Given request
Carry on the sermon about income inequality and Parshat Behar, starting right after its last sentence.

Source document
[BEGIN]
Income Inequality – Behar 5771

As you know, economists have officially declared the recession over.  That may be true on paper, but there are still millions who have lost their jobs, and their homes, and are struggling to get by.  Despite the immensity of the recession, it has not impacted everyone the same. Some have come through just fine, and even prospered.  One of the recent critiques we have heard is that the national unemployment rate is still well over 8 percent while some of the largest American corporations are making record profits and sitting on billions of dollars.  There are vast differences between the economic experiences of Americans.  I don’t think there is much disagreement that there is something broken in the socio-economics of this country.  There is a lot of disagreement about what is broken and how to fix it.

As a Diaspora people, Jews have lived in many different societies.  But wherever we have lived, we have taken our Torah, and our teachings with us, and we have applied their lessons to the situations we face.  This morning’s Torah portion has a lot to say to us about the relationship between the rich and the poor in society.

Most of Parshat Behar, is a presentation of the laws of land ownership in ancient Israel.  It describes an economic system that is vastly different from what we have today.  It is agriculturally based.  There is no money.  And land is apportioned to tribes, clans, and families.  As in some other societies in the Ancient World, land could not really be sold.  Great value was placed on keeping ancestral land within the family.  The Torah adds an innovative, and powerful moral concept with far-reaching implications.  God instructs the people, “But the land must not be sold beyond reclaim, for the land is Mine; you are but strangers resident with Me.”  (Lev. 25:23)

The Israelites get this reminder every seven years, when they observe shemitah, and let the land lie fallow.  Every fifty years, they observe the yovel, the Jubilee.  In that year, all land reverts back to its original owner.  Any Israelite who had to indenture himself into servitude regains his freedom, and his land.  All debts are cancelled.

This economic model, if fully implemented, would have some pretty significant effects.  Families would not fall into multi-generational poverty, since there would effectively be an economic reset every fifty years.

Also, it would be impossible for anyone to accumulate huge amounts of property, since any land or debt that a successful business person acquired would revert on the Jubilee year.  There is not even such a thing as selling land, just leasing it for a period of time up until the fiftieth year.

The result would be a flattening of economic disparities.  You can imagine that the gap between the richest and the poorest in society would never get that huge if everything reset itself every half century.

What I especially appreciate about the system that the Torah dscribes is that it is not a pie in the sky utopia.  It does not say that everyone will be equal.  This is not “From each according to his abilities, to each according to his needs.”  This system understands that some people are going to be wealthier, better educated, shrewder, and luckier, than others.

Remember, the underlying moral value is that the land ultimately is owned by God, and not us.  While prosperity is important, there are values that are more important to pursue than the accumulation of wealth.
[END]
Extracted information
[BEGIN]
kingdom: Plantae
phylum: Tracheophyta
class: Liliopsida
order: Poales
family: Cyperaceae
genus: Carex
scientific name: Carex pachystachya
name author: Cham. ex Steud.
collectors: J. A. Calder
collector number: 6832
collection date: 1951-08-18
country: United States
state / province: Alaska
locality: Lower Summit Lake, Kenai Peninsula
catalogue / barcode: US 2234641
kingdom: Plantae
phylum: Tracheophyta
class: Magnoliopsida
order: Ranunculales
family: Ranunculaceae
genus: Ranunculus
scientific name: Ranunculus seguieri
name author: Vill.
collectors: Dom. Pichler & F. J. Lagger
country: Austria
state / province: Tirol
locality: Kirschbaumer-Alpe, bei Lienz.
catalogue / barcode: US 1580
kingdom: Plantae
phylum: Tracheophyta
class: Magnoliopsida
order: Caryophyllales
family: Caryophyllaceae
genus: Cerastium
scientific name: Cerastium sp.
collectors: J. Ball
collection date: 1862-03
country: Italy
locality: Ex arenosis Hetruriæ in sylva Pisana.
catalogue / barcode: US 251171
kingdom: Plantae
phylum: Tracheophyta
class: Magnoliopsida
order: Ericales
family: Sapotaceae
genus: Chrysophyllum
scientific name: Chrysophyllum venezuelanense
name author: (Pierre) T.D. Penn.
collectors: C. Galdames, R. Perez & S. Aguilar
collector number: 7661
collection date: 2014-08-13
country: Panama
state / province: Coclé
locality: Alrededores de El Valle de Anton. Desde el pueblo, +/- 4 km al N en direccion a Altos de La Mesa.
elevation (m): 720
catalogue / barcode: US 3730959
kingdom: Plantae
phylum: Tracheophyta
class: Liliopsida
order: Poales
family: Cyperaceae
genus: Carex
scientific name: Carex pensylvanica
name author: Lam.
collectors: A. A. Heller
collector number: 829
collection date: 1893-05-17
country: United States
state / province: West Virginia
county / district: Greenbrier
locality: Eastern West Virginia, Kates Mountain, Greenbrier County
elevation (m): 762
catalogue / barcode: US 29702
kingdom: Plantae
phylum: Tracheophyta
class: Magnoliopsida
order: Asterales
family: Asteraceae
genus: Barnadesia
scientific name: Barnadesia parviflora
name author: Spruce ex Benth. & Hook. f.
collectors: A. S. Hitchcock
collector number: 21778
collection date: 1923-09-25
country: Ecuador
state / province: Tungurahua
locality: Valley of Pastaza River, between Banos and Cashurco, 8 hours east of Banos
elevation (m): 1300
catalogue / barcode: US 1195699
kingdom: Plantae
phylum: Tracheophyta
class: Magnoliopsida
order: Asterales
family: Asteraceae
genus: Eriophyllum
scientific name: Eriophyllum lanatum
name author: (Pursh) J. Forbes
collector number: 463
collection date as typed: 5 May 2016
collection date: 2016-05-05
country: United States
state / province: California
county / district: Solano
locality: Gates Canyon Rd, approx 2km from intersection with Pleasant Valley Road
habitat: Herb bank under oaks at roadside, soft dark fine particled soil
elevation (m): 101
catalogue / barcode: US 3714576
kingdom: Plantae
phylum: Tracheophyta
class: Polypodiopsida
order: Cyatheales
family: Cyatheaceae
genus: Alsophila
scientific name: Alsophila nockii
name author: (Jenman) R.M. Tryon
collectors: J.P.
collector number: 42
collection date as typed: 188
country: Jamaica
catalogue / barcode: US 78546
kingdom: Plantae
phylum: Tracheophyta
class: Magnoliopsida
[END]
Final answer
In his commentary on the Book of Leviticus, Jacob Milgrom describes these laws as trying to stop the loss of land by debtors to the rich, as well as reduce “the ever widening gap between the rich and the poor.”  The Biblical Prophets condemned the mistreatment of the poor in their particular prophetic style.  They harangued a society for ignoring the light of the poor, the stranger, the widow, and the orphan.  Here in the Book of Leviticus, Israel’s priests are trying to fix the immorality of economic inequality, not through moral pronouncements, but through law.

Nevertheless, the historical evidence suggests that the Jubilee year as presented in the Torah was never actually practiced.  What are we to make of its appearance here?  It is a presentation of values.  An ancient reader would see in this theoretical economic system a critique of what was probably a less just society in which those with less money, and less power, did not have many opportunities.  A society in which bankruptcy risked dooming a family to poverty for generations.

We seem to have some of the same issues today.

As you no doubt are aware, the last several decades have seen a significant rise in income inequality around the world.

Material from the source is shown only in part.